A prefeitura de São Paulo resolveu fazer o que parece mais “fácil”

Se a existência dos manicômios, por um lado, resultava nas graves agressões à dignidade das pessoas internadas, que em geral nunca eram reinseridas na sociedade, por outro lado “aliviava” a sociedade ao tirar de circulação todos os “problemáticos”, “diferentes” ou “desajustados”.

Com o fechamento de quase todos os manicômios, hoje a sociedade já não tem mais para onde enviar, por meio dos internamentos compulsórios, a sociedade marginalizada que se estabelece nas chamadas “cracolândias”. Em tese, os manicômios deveriam ser substituídos por equipamentos de saúde chamados Centros de Atendimento Psicossocial (Caps), que realizariam tratamentos especializados em saúde mental, podendo haver internamento em casos excepcionais e de acordo com a vontade da pessoa atendida.

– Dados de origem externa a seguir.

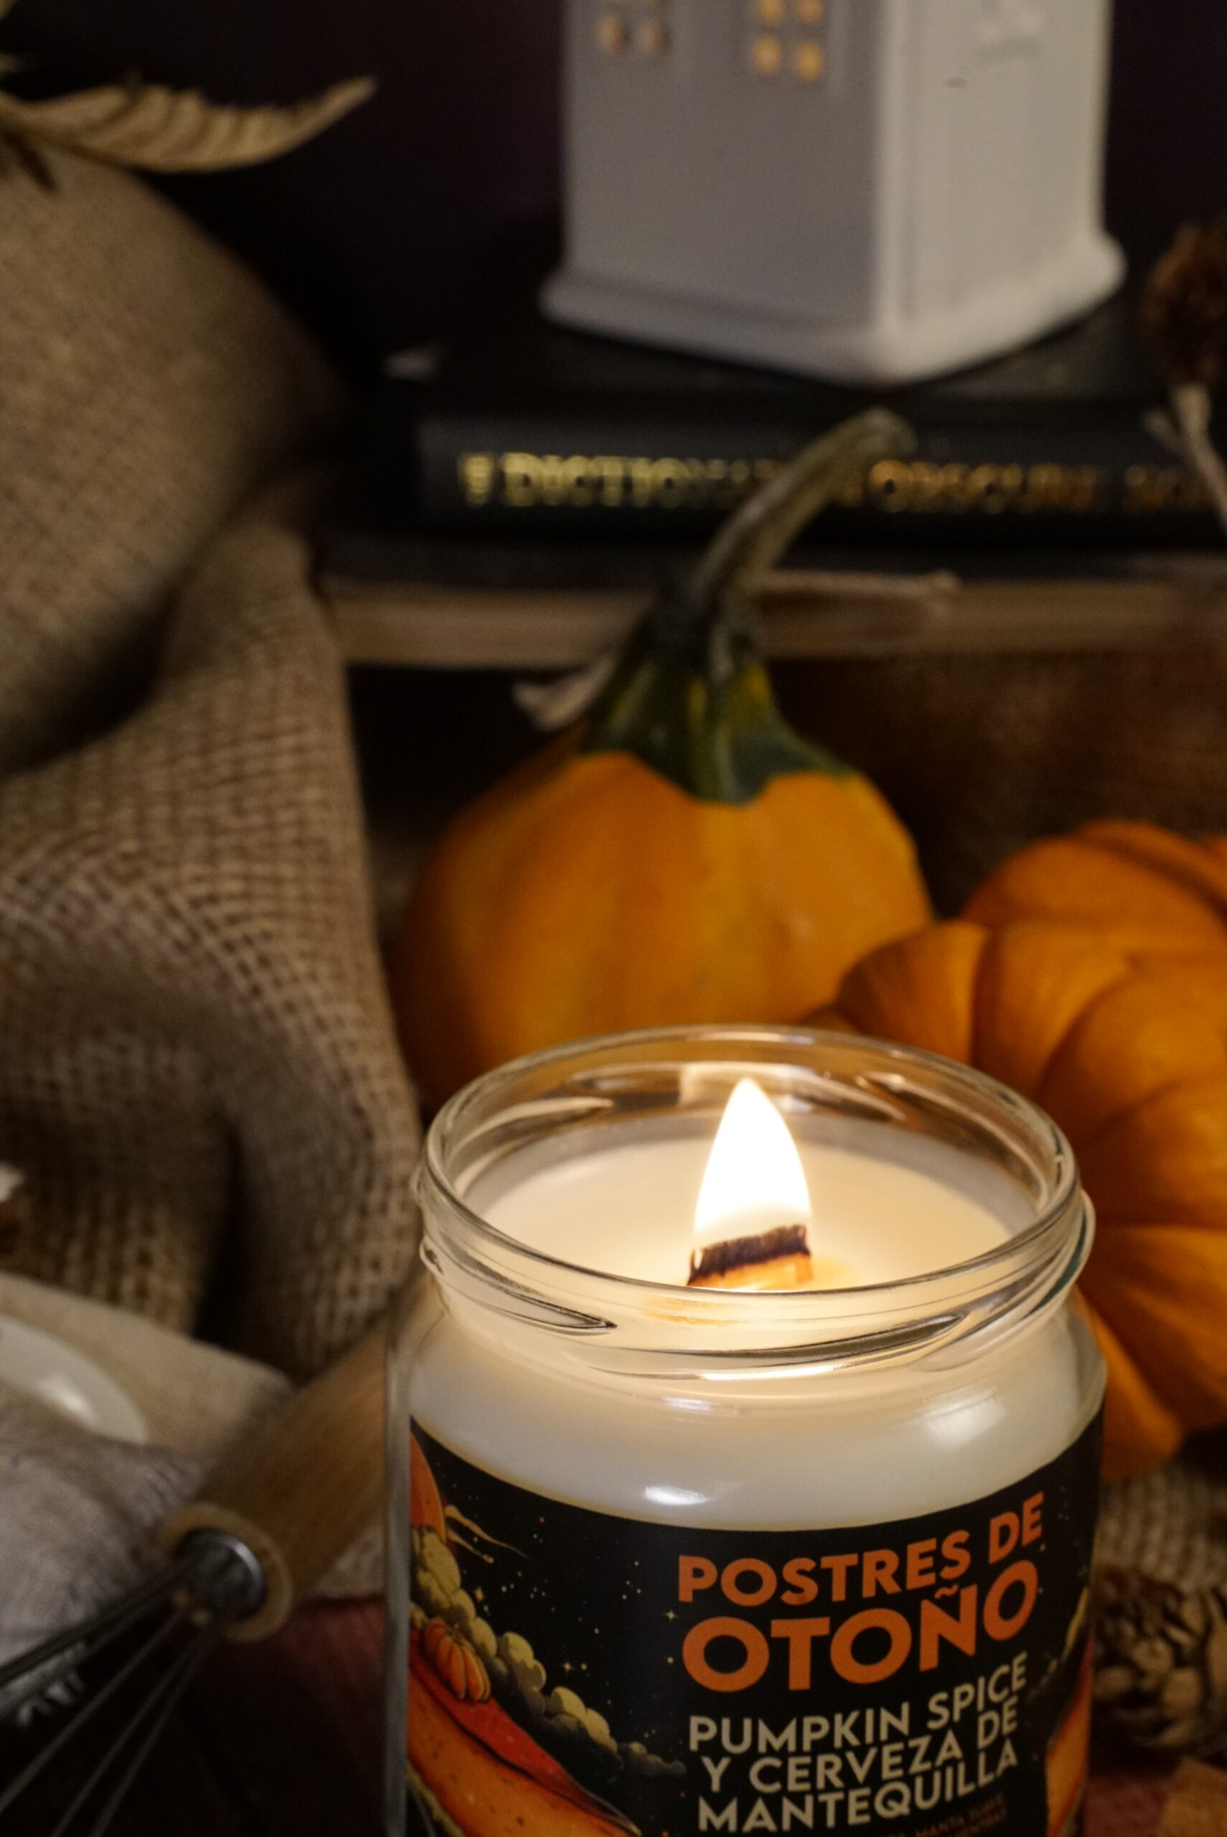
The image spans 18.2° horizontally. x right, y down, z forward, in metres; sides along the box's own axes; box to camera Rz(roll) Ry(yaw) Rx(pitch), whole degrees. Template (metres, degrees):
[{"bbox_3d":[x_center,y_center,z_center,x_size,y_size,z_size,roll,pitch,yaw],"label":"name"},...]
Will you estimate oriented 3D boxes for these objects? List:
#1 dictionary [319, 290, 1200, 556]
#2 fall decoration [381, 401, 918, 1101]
[{"bbox_3d":[0.082,-0.093,0.663,0.215,0.021,0.147,2,22,4],"label":"dictionary"},{"bbox_3d":[0.007,-0.012,0.558,0.081,0.122,0.081,0,22,0],"label":"fall decoration"}]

O grande problema é que o avanço do fechamento dos manicômios não foi acompanhado de investimentos relevantes em saúde mental para atender a toda a população que precisa desse tipo de atendimento. Por um lado, temos uma população cada vez maior, demandando o atendimento especializado em saúde mental, e por outro lado não existe estrutura pública para dar conta de toda essa demanda.

O resultado disso é que hoje, sem manicômios ao estilo tradicional e sem Caps suficientes para todos, as ruas e praças das grandes cidades viraram “manicômios” a céu aberto. O funcionamento das cracolândias é análogo ao dos antigos manicômios: as pessoas ficam depositadas no local, sedadas por longos períodos, alienadas da vida em comunidade.

Diante do beco sem saída, a prefeitura de São Paulo resolve fazer o que parece mais “fácil”: manda que as pessoas sejam expulsas da Cracolândia à força, e determina o internamento compulsório dos usuários de crack. O primeiro problema é que o internamento compulsório generalizado é contrário à lei, justamente porque levaria à repetição dos manicômios. O segundo problema é que nem sequer existem vagas no serviço de saúde pública para atender ou internar todos os moradores da Cracolândia, mesmo que eles quisessem! Dessa forma, tudo o que a prefeitura conseguiu fazer foi proliferar pequenas cracolândias por várias partes da região central.

Como eu comecei dizendo, o problema parece bem maior que qualquer perspectiva de solução, mas uma coisa parece óbvia: se a prefeitura quiser fazer a medida, mesmo ilegal, de internamento forçado dos usuários de crack, é básico que ela aumente as vagas e a capacidade de atendimento dos equipamentos dos Caps. E, nesse ponto, parece que temos uma conclusão em comum com aqueles que são contrários ao internamento forçado: se não houver mais investimento em saúde mental, nada de novo vai acontecer. Então, resumindo, tudo começa e, talvez, termina com a existência de um programa sério de saúde mental.